2006-04-01
Abstract
'I see drowning in new malware as one of the main issues facing the AV industry today.’ Eugene Kaspersky, Kaspersky Lab.
Copyright © 2006 Virus Bulletin
The existence of the contemporary e-criminal world is an established fact. We all know of numerous examples of profitable Internet crime rings working around the world. Moreover, while hundreds were arrested in 2005 for writing malware or launching Internet-based attacks, the volume of new malware appearing daily has nearly doubled (according to Kaspersky Lab virus statistics).
Most e-criminals are hard at work and their numbers are growing. I would put the numbers at thousands, given that we add up to 6,000 files to our collection every month. At the end of 2005 and in early 2006 we received around 200 new malware samples per day.
Naturally, the e-criminals are striving to evade both anti-virus products and law enforcement agencies. Currently, favourite criminal tactics include:
Releasing numerous variants of a specific piece of malware in order to 'flood' AV vendors.
Creating local outbreaks instead of global attacks, thus creating longer windows of opportunity to remain undetected and exploit infected machines.
Using polymorphic techniques, encryption and compression to hinder timely analysis.
Analysing proactive technologies, including heuristics and behaviour blockers so as to penetrate systems despite these barriers.
Interfering with anti-virus solutions, for instance, by blocking automatic updates.
Using stealth techniques, such as rootkits.
All of this, naturally, strains the resources of virus labs in all AV companies. In order to deliver updates in a timely manner AV vendors are facing the need to recruit new personnel and to develop new processes designed to handle the masses of malware that flood the labs daily.
I see drowning in new malware as one of the main issues facing the AV industry today. I believe that most, if not all, AV vendors may well find themselves unable to withstand the pressure from the sheer weight of the daily doses of new malware. They simply will not be able to release quality updates fast enough (see this month's news - ed).

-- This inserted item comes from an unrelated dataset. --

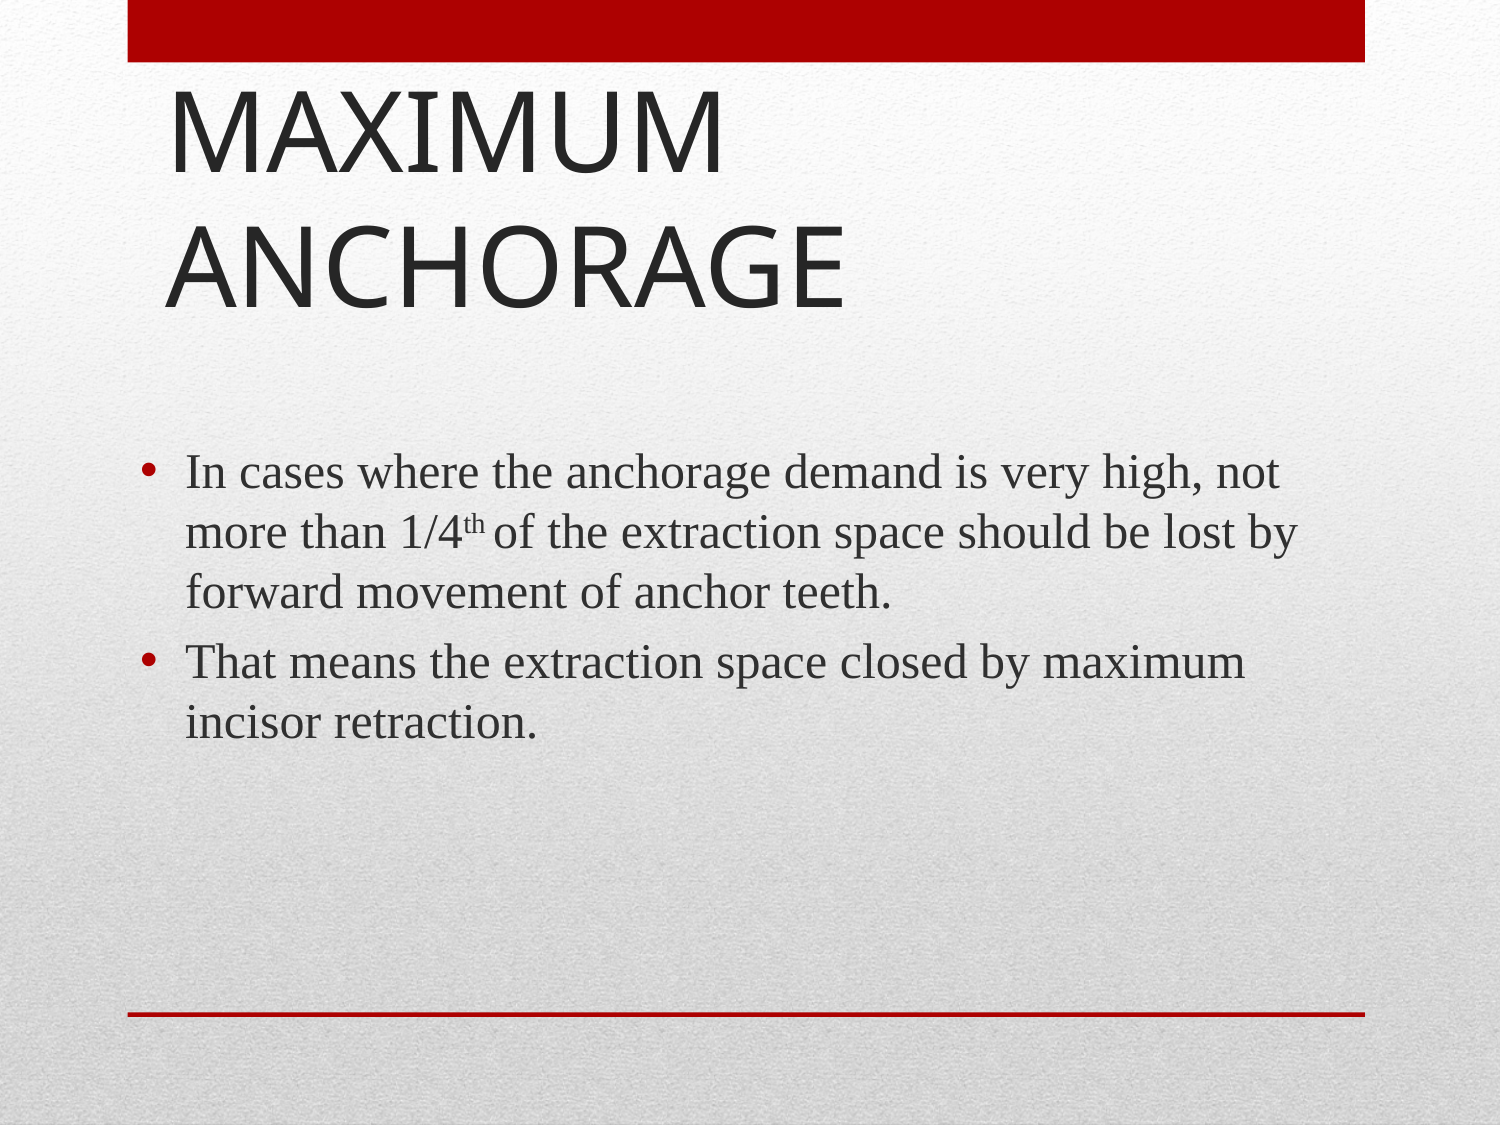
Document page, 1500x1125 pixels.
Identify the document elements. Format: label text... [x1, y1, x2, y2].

list In cases where the anchorage demand is very high, not more than 1/4th of the extraction space should be lost by forward movement of anchor teeth. That means the extraction space closed by maximum incisor retraction. [125, 275, 1363, 913]
title MAXIMUM ANCHORAGE [150, 137, 1263, 275]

On the other hand, business users have seen the number of targeted attacks escalate in 2005. The inherent danger of targeted attacks is that the malware is not being spread widely in the wild, thereby making it virtually impossible for anti-virus vendors to receive a sample. Unfortunately, not only are targeted attacks difficult to trace, but it is also next to impossible to evaluate the costs, since most corporations prefer not to share data: whether about the attack itself or the resulting losses.
However, it is clear that the number of targeted attacks will rise. And this will create serious problems for the anti-virus industry, since neither protection against massed attacks, nor proactive technologies will suffice against a focused attack.
Finally, mobile devices are taking over how we compute, but history is repeating itself as most, or even all of the vendors of these devices place user security at the end of their list of requirements for new technologies and products. The result? New technologies and devices are in the process of being integrated into e-crime structures – both for mass attacks and for targeted ones.
In short, I see the following as the most serious issues for AV vendors to consider:
Anti-virus vendors will need to review processes and invest additional resources into managing the ever-growing flood of new malware.
Targeted attacks are moving to the fore as one of the more dangerous types of threat and will require new technologies to control them.
New technologies are close to achieving critical mass and we will see widespread attacks via phones and WiFi connections with the aim of earning money.